MATA ORTIZ, Chihuahua, Mexico — In about 1955, a teenage Mexican boy named Juan Quezada found a cave near the village of Mata Ortiz, Chihuahua, containing some ceramic pots created by the ancient Paquime Indians.
He started to experiment with locally available materials to try to re-create the pottery. In 1971, after about 16 years of work, he figured out how to do it. He later taught the skill to his extended family members.
Gradually, more and more people learned, and today there are hundreds of artists in Mata Ortiz — located about four hours by car southeast of Bisbee — who make exquisite handmade pottery appreciated by collectors worldwide.
At first, Quezada would give away his pottery to individuals who came to the village to sell products. One day, a man ordered 10 pieces and offered to pay $5 for each. In time, more people wanted to buy them and so Quezada decided to increase the price to $10 each.
In January 1976, an American named Spencer MacCallum went to a secondhand shop in New Mexico and saw some pottery for sale. He was fascinated by their quality. He purchased them.
The pieces were not signed. MacCallum wondered where they came from, and, more importantly, who made them. So, he traveled in search of the potter in March of that year. He showed people photos of the pottery and was directed to Quezada in Mata Ortiz.
“I did not take the pots, for fear Customs might think they were old and confiscate them,” MacCallum said. “When I found Juan, he couldn’t believe anyone would take pictures of his pots, much less come down looking for them.”
MacCallum saw great potential in the pottery. He wanted Quezada to practice, so he offered to pay him a monthly stipend to do so.
MacCallum began displaying items in museums in the United States. He and Quezada traveled across the country for exhibitions, as well as demonstrations.
All the materials and supplies needed to produce Mata Ortiz pottery are collected from the valley and mountain terrain near Mata Ortiz, said Roberto Bañuelos, 47, who has made pottery for about 23 years.
The process starts with collecting different types of clay, including yellow, red, black and white, which are mixed to make certain colors, he said.
The pots are built by hand without the use of a potter’s wheel. Each artist has a unique style. The pottery is decorated with animals or other designs, many inspired by the prehistoric ceramic art.
The paints are made from local minerals and an addition of a little clay. Colors such as white, red and black are frequently used. Some colors, like green or blue, are less common. Bañuelos uses green to paint the eyes of lizards, for example.
“But these colors I don’t use often,” Bañuelos said of blue and green, adding many people don’t like those particular colors because they were not used by the prehistoric indians.
The paint brushes are natural as well, he added. The bristles are made from human hair. He said one brush consists of about six strands of his own hair.
Finally, the pottery is heated to harden it. Fuel for the fire is dried cow manure.
TEACHING THE TRADE
In the early 1970s, Quezada taught his siblings how to make the pottery. But it was not until around 1983 or 1984 that significant numbers of people became interested in learning so they could earn money selling the art, according to MacCallum.

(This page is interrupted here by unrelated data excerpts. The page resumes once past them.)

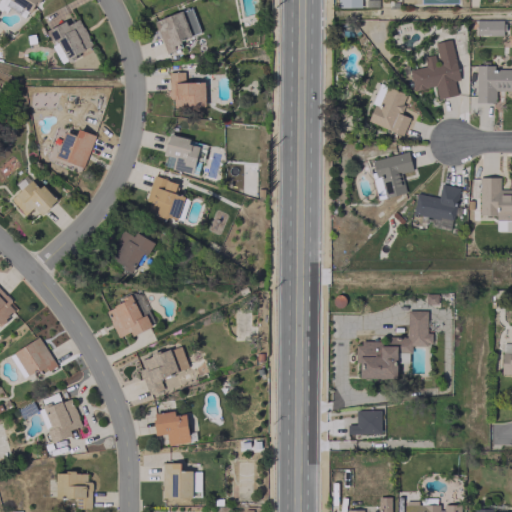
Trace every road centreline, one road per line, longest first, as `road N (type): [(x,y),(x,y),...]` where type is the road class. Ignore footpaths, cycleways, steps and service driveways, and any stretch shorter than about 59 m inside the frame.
road 1 (residential): [(108,0),(133,76),(121,162),(92,211),(30,270),(88,349),(120,421),(124,511)]
road 2 (secondary): [(300,0),(296,511)]
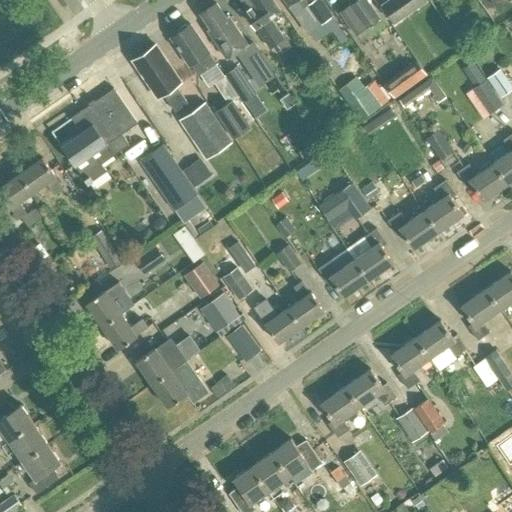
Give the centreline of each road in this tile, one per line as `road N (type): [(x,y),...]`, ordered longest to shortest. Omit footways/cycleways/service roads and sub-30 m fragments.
road 1 (residential): [(147,474),(511,221)]
road 2 (residential): [(147,474),(0,260)]
road 3 (tertiary): [(0,115),(118,34)]
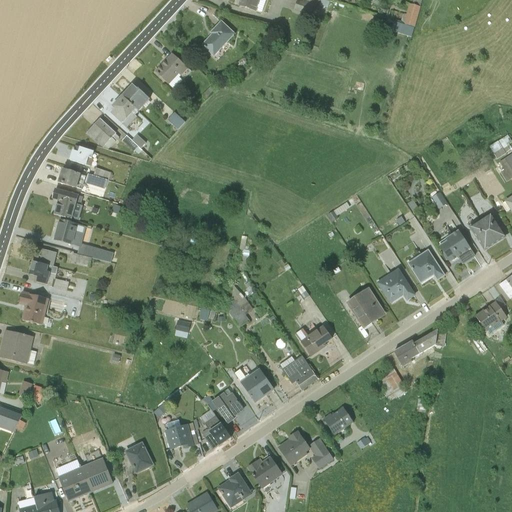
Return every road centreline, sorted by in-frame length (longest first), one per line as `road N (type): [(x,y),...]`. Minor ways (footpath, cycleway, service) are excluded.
road 1 (residential): [(130,511),(226,457),(511,258)]
road 2 (secondary): [(178,0),(49,141),(0,250)]
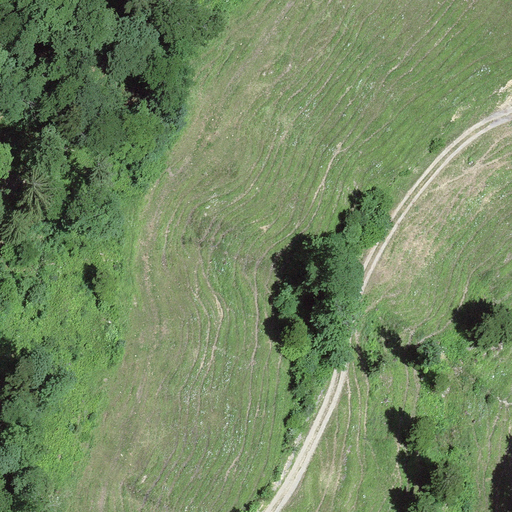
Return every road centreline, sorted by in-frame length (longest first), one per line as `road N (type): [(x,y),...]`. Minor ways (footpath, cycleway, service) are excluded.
road 1 (track): [(98,511),(126,448),(151,343),(146,254),(155,209),(209,145),(217,100),(290,0)]
road 2 (track): [(263,511),(317,425),(365,269),(386,227),(435,160),(511,116)]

Quezada, now 68, said he decided to share his skills with other people in Mata Ortiz, including family and friends, because he thought it was the right thing to do.
“I was eating well and I was dressed well,” he said. “I didn’t want to be living well while the others were not.”
Now, many families in Mata Ortiz and the surrounding area benefit greatly as a result of Quezada’s ingenuity and generosity.
Bañuelos and his wife, Maria de los Angeles, for instance, make a living by working as a team to shape, paint and fire pottery.
Demand for the products stays high, as tourists travel long distances to visit Mata Ortiz and purchase pieces. The pottery is also available via the Internet.
Prices in the village depend on the size and the quality of the work. A small piece by an inexperienced artist could sell for as little as $10, while a large one by master potter Quezada could cost as much as $4,000 or even more. But generally speaking, a tourist can buy a reasonably good mid-size pot for about $100.
Walter Parks wrote a book called “The Miracle of Mata Ortiz” that was published in 1993. MacCallum, now 76, thought the title was an overstatement at the time, but now he believes the word “miracle” is appropriate.
“In the beginning I knew there was one individual who was potentially a world-level artist. I just had that intuitive sense. But I had no inkling it would come to involve an entire village,” he said.
MacCallum, who lives in nearby Casas Grandes, Chihuahua, said he is pleased to see the people of Mata Ortiz are now so comfortable as peers with Americans.
When MacCallum and Quezada returned from their first trip to the United States in 1977, they told his family about how they ate brunch on a Sunday morning in a wealthy collector’s home in Scottsdale. An old man listening to the story was impressed when he asked if Quezada had sat at the same table with the Americans.
“So many people now come down first for the pottery and by the third trip they are coming down to visit with their friends — real friends — that they have made in Mata Ortiz,” MacCallum said.
“That is one of the most gratifying things about all of this.”